Single by Childish Gambino

from the album Camp
- Released: November 15, 2011
- Recorded: 2011
- Genre: Hip house
- Length: 4:31
- Label: Glassnote; Universal;
- Songwriters: Donald Glover; Ludwig Göransson;
- Producers: Childish Gambino; Göransson;

Childish Gambino singles chronology
| "Bonfire" (2011) | "Heartbeat" (2011) | "Fire Fly" (2012) |

Music video
- "Heartbeat" on YouTube

= Heartbeat (Childish Gambino song) =

2011 single by Childish Gambino

"Heartbeat" is a song by American rapper Childish Gambino. It was released on November 15, 2011, by Glassnote Records as the second single from his debut studio album, Camp (2011). The song was written and produced by Gambino himself along with Ludwig Göransson.

==Background==
Composer Ludwig Göransson worked on both the album Camp and the single. Göransson worked on the television show Community, in which Gambino stars as the main character, Troy Barnes. Gambino said in an interview with Hard Knock TV that part of the last verse on "Heartbeat" was his favorite yet.

==Composition==
The song uses an electro beat "equipped with pulsating drums and buzzing synth chords". The lyrics deal with themes of breakup, love and sex.

==Critical reception==
Katie Antonsson published an article called "Best of the B Sides: "Heartbeat", on a website called RockOnPhilly. She added her own perspective to Childish Gambino's hit single:So, to "Heartbeat." It's the second single of the album (I know! I'm sorry! I just have to talk about this song!) and it's the most intoxicating song Glover's come out with. From the echoey beginning and the solemn piano refrain in the beginning to the stunning drop about 45 seconds in, "Heartbeat" is immediately something unexplored. It has a lot of the feeling and tone of Kanye's "Heartless" from 808s & Heartbreak but we get the rap element that Kanye stayed away from on 808s (808s was an entirely autotuned, melodic album from Kanye. There wasn't an inch of rap on it). Plus the drop in the beginning is mesmerizing. It's not just that the bass is dropped, it's how the bass is dropped. It's elongated, whining bass notes that just drape themselves throughout the song. In fact, everything about the song is really smooth except for Glover's razor-sharp rapping, making that factor all the more delightful.Glover's got good speed on "Heartbeat" that he doesn't demonstrate as much through the rest of the album. But these rhymes are lightning fast, and what's so thrilling about them is how smart, witty, and ironic they are. This song takes several listens to fully grasp the nuances in the lyrics. They're emotionally charged and delivered with enough force that even if half of the lines stand out to a first-time listener, the feeling Glover's trying to capture is so clear.Camp is an amazing album, truth be told. It's alarming, unexpected, and sort of uncomfortable to listen to. Glover really speaks his truth on Camp, whether it's the literal truth in his words or a more figurative truth through the way he says them. "Heartbeat" is the highlight of the album, by far, but even in the opening song "Outside," it's easy to get a feeling for Glover's angst and anxiety. It's artfully done. On November 8, 2013, "Heartbeat" was rated as the third best from Childish Gambino on the Sunset in the Rearview site.

==Music video==
On February 10, 2012, the music video for "Heartbeat" was added on Childish Gambino's VEVO account on YouTube. It was directed by Kyle Newacheck, who Gambino had also collaborated with on the TV show Community.

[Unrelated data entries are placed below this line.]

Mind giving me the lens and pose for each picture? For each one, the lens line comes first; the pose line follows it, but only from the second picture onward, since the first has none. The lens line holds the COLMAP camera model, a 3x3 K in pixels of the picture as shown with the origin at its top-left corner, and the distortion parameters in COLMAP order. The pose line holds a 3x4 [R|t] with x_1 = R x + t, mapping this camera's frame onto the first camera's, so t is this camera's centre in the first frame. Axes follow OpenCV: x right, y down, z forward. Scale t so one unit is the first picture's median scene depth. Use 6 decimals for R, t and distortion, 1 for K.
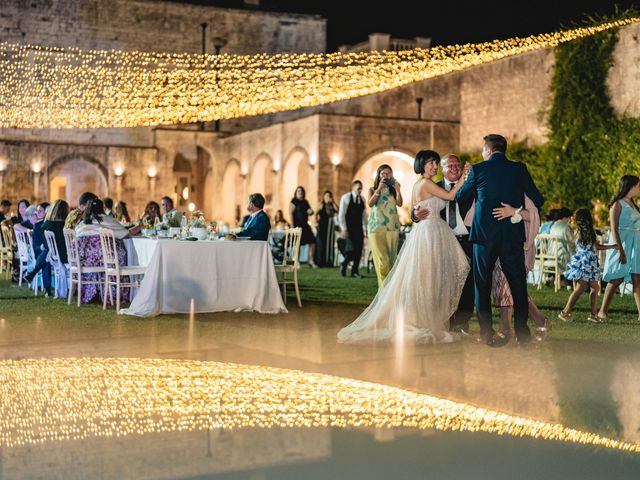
lens RADIAL K [[829.9, 0, 320.0], [0, 829.9, 240.0], [0, 0, 1]] dist [0.009762, 0.040764]
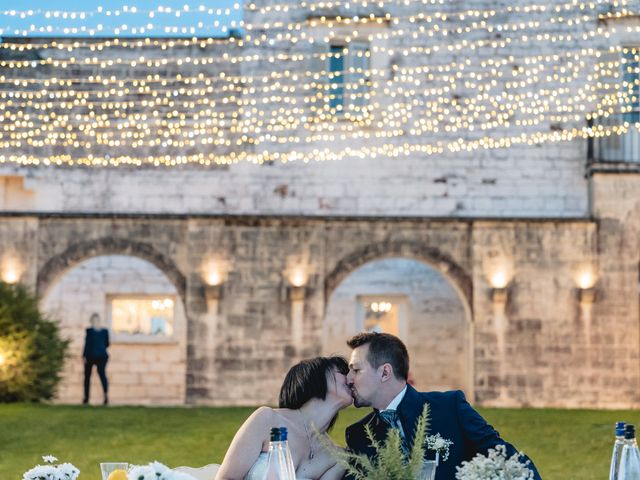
lens RADIAL K [[829.9, 0, 320.0], [0, 829.9, 240.0], [0, 0, 1]] dist [0.009762, 0.040764]
pose [[0.868416, -0.041718, -0.494077, -0.119353], [-0.015187, 0.993749, -0.110602, -0.056904], [0.495603, 0.103552, 0.862354, 0.615047]]
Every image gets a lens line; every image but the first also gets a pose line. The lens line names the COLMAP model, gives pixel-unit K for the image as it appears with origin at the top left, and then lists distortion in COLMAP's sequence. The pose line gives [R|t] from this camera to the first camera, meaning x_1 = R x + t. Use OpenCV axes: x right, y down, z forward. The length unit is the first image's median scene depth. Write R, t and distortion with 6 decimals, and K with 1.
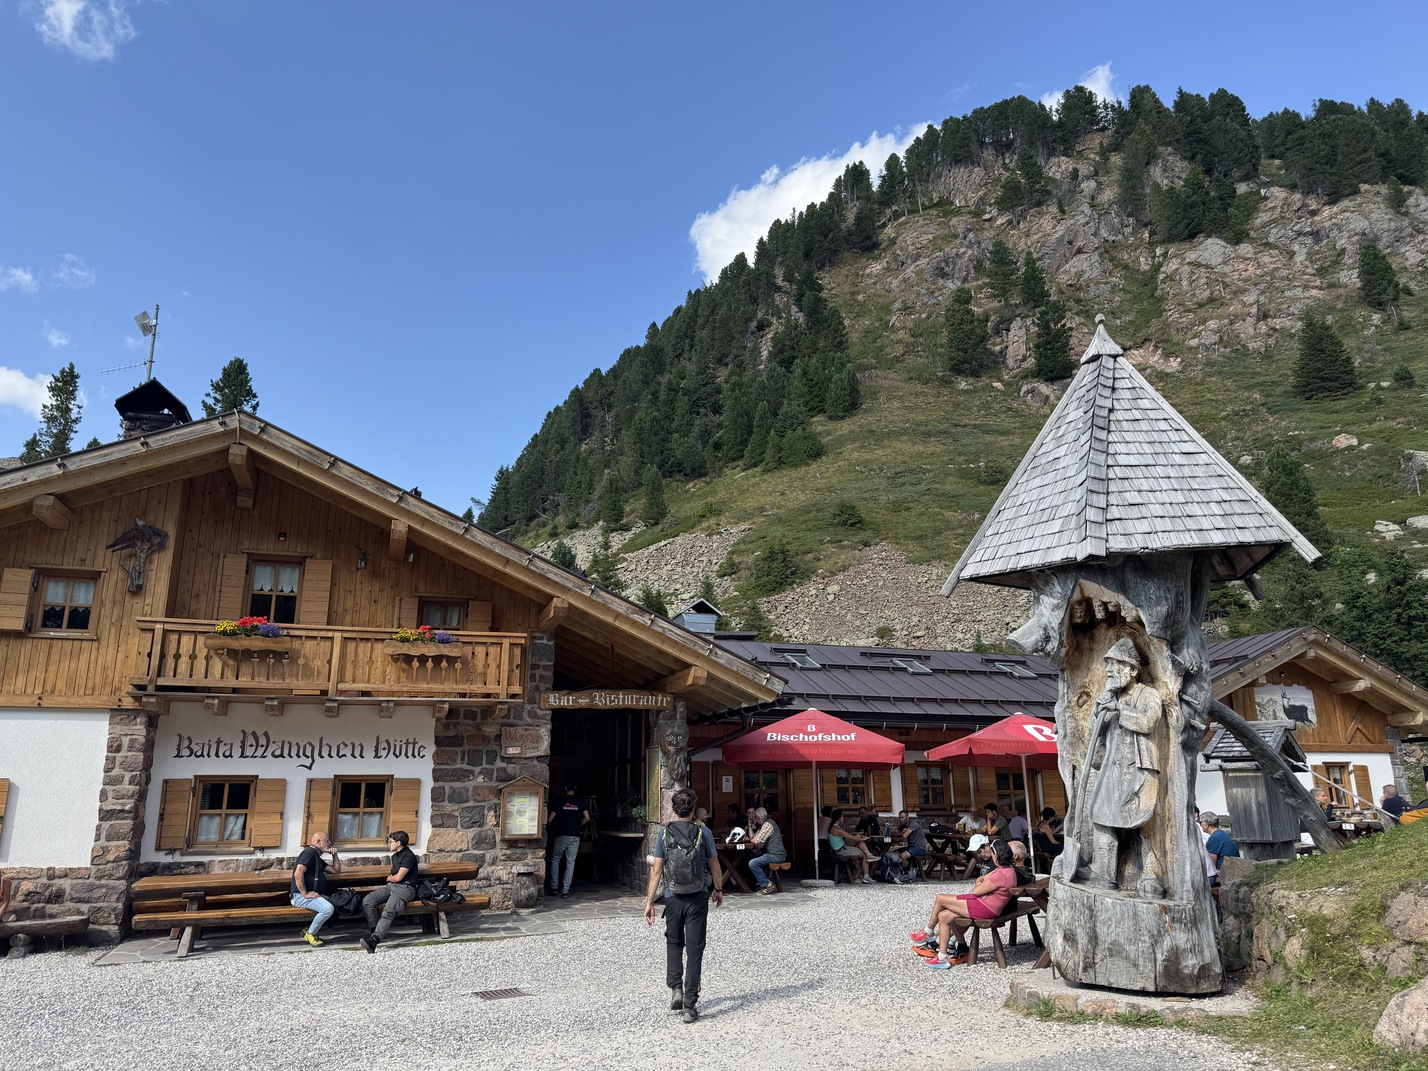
lens RADIAL K [[1052.7, 0, 714.0], [0, 1052.7, 535.5], [0, 0, 1]] dist [0.004913, 0.000522]
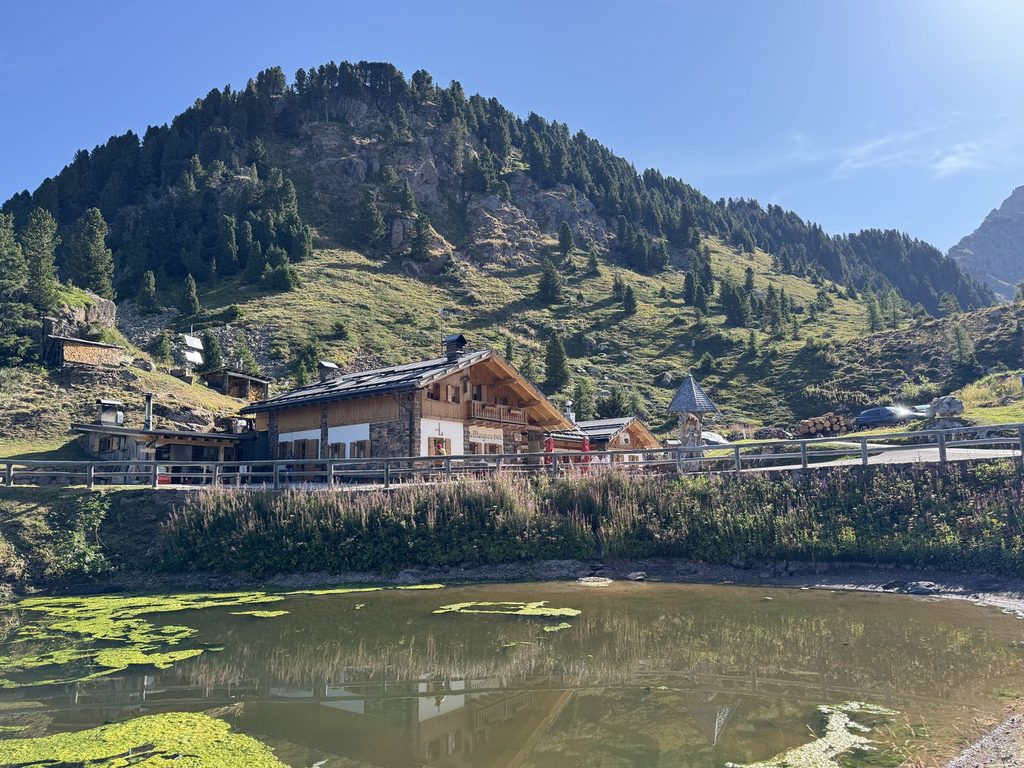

Gambino described the video as a "reflection" of how he was feeling when he wrote the song, saying, "This is kinda like the mood of the song. I wouldn't say it's so much a video as much as it is just a mood." His brother Stephen appears at the beginning of the music video.

==Charts==

2012 chart performance for "Heartbeat"
| Chart (2012) | Peak position |
|---|---|
| Lithuania (AGATA) | 92 |
| UK Singles (The Official Charts Company) | 104 |
| UK Hip Hop/R&B (OCC) | 29 |
| US Bubbling Under Hot 100 (Billboard) | 18 |
| US Hot R&B/Hip-Hop Songs (Billboard) | 54 |

2023 chart performance for "Heartbeat"
| Chart (2023) | Peak position |
|---|---|
| UK Singles (OCC) | 97 |

==Certifications==

| Region | Certification | Certified units/sales |
| Australia (ARIA) | Platinum | 70,000^{‡} |
| Canada (Music Canada) | Gold | 40,000^{*} |
| Denmark (IFPI Danmark) | Gold | 45,000^{‡} |
| New Zealand (RMNZ) | 2× Platinum | 60,000^{‡} |
| United Kingdom (BPI) | Platinum | 600,000^{‡} |
| United States (RIAA) | Platinum | 1,000,000^{‡} |
^{*} Sales figures based on certification alone. ^{‡} Sales+streaming figures based on certification alone.